There is no clear definition of public space in the realm of
Egyptian laws and regulations. Although there is an official definition of “public place” in the Egyptian environmental laws which are a comparable term to “public space”, I avoid using it as a reference for its impairment and limitation.
This led me to find common features in public space and hybrid-public space in the local context, to differentiate them from the other more stable contexts, for example: the western European context. I believe ownership, accessibility, and democracy are the main features in any public or hybrid-public space, and these features are negotiable to an extent, except for ownership as any piece of land is owned by the Egyptian government unless it has a legal owner who has all the required official papers.
Since the late 1990s, Alexandria encountered unsystematic privatization and gentrification processes for public spaces. In the aftermath of the 25 January Revolution, this transformational process increased drastically and recently became more of a systematic process under the supervision of the state. It is also usually justified verbally from responsible and beneficiaries as a gentrific solution to save the local Egyptian socio-economic system by profiting from these spaces.

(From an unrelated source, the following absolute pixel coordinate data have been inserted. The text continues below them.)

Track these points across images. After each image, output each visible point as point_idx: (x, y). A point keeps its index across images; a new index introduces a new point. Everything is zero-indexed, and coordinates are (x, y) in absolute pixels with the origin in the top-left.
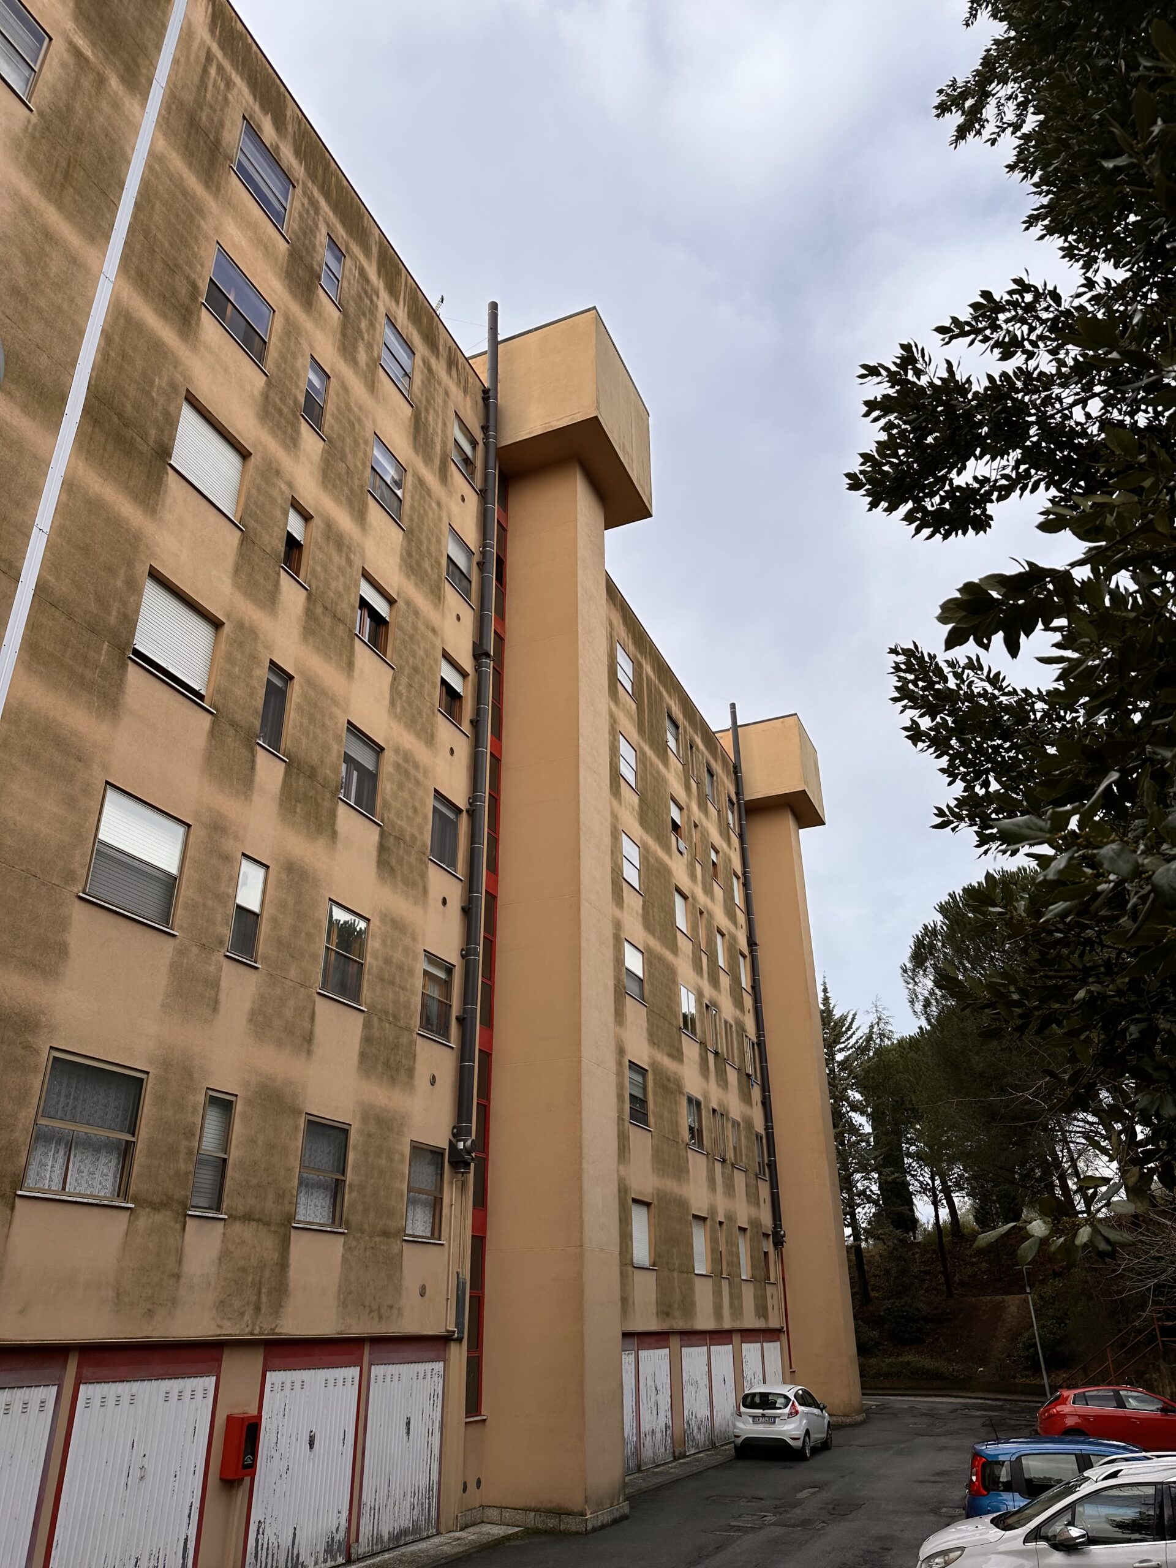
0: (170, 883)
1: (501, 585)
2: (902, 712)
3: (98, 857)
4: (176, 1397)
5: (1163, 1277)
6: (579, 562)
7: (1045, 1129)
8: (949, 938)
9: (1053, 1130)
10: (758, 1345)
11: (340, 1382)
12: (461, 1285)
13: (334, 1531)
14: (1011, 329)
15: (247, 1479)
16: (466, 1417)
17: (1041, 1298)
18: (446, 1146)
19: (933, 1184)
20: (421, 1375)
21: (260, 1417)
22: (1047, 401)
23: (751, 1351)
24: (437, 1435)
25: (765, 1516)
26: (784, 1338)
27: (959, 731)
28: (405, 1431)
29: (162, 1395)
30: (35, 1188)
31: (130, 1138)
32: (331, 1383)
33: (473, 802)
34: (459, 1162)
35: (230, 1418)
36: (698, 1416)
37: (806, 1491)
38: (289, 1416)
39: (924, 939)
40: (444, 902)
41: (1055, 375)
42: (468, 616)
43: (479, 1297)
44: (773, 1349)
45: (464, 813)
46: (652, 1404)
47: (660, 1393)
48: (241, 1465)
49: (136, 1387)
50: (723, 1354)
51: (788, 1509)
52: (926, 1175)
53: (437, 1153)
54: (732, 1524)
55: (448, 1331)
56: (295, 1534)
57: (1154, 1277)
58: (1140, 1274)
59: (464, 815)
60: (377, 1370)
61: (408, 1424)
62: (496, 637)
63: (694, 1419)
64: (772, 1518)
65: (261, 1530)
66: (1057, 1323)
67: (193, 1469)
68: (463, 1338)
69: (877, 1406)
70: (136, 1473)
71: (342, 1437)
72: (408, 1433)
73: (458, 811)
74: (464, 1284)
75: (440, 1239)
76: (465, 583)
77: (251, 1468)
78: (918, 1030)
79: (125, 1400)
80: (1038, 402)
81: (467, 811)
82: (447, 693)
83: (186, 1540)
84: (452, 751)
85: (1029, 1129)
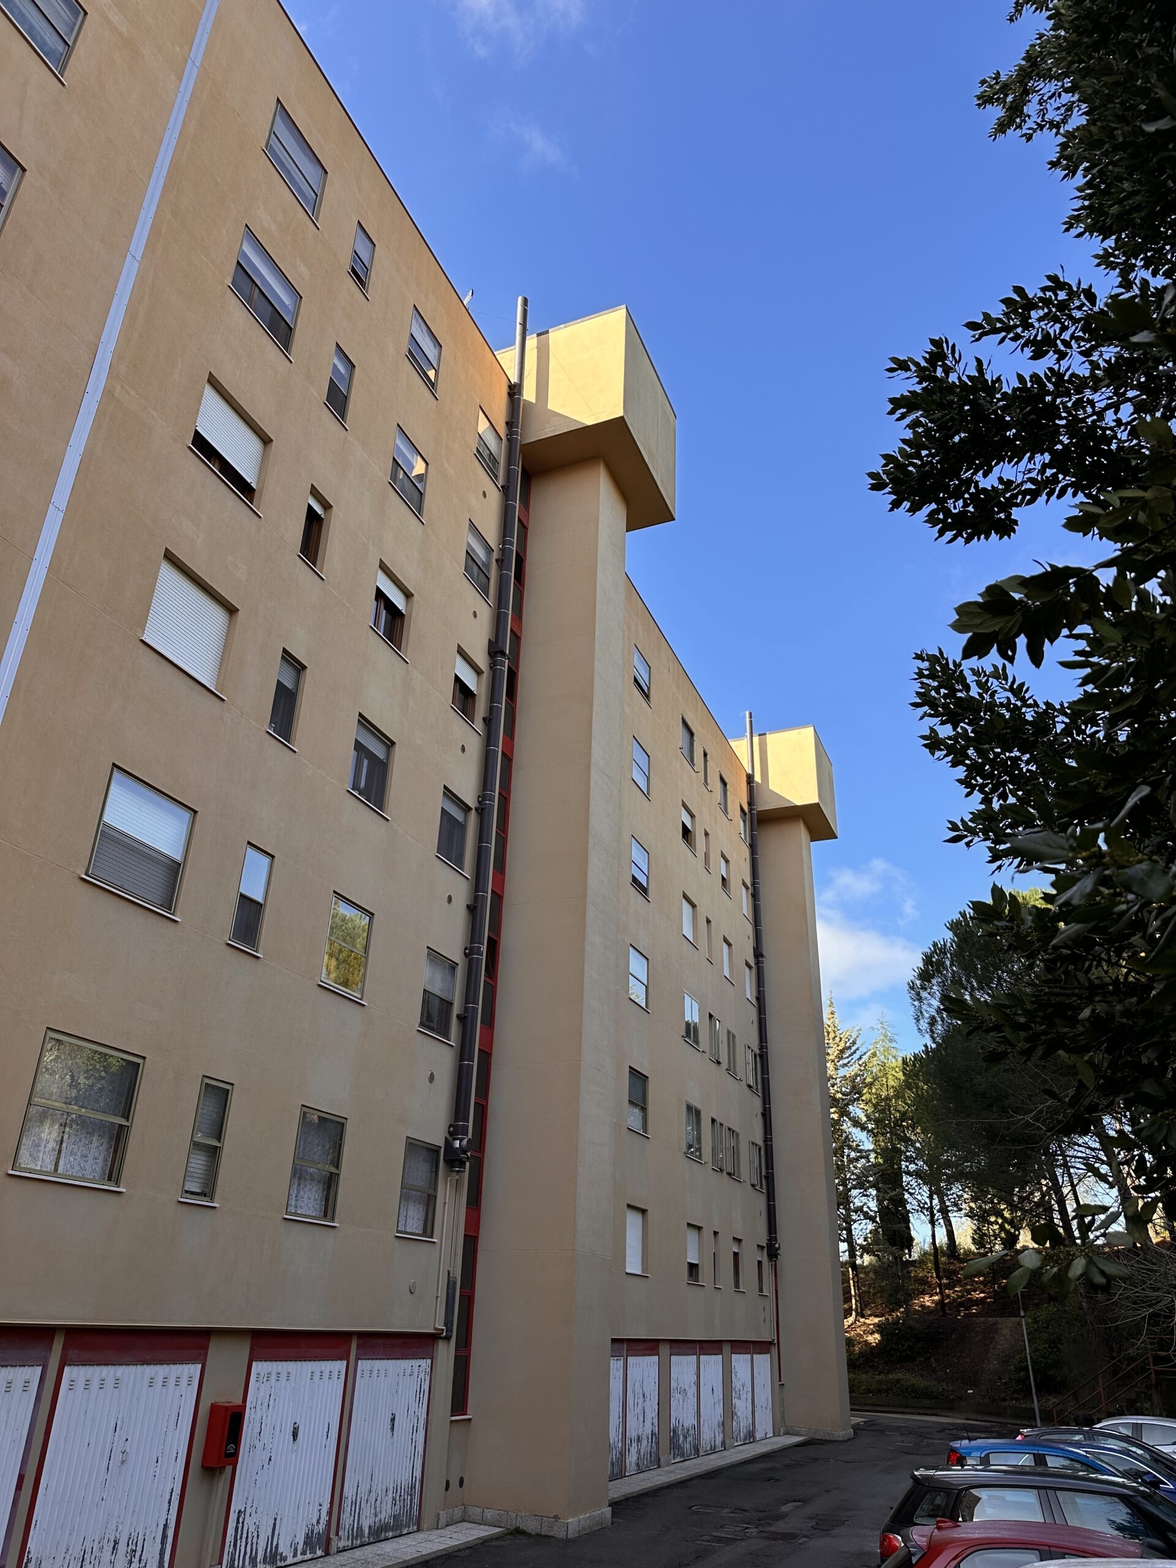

Alexandria’s map consists of orthogonal streets in downtown, and its old neighborhoods make it like a chessboard. This orthogonal map is surrounded by relatively new residential colonies of narrow streets. The lack of open spaces and leisure spots in the city forms a restrict journey for the residents in the city. Accordingly, the Corniche plays a vital role for the Alexandrian citizen as the most expanded public space in the city, and more importantly, as it is where the city relates to its identity as a significant historical port city. Due to this privatization process, the Corniche has become an arena for competition between corporates, mega-capital institutions, and internal governmental forces. This process expanded to reach the small hybrid-public spaces on the Corniche such as the ship workshops in
El-Anfoushy and the small cafes in Bahry.
A presence of authority is easily felt in both spaces such as public beaches where they have rare governmental supervision, and semi-public spaces where they have been taken over by large-scale capitalist forces; the binary relation between the public and private space complicated and many uncategorized spaces started to appear within.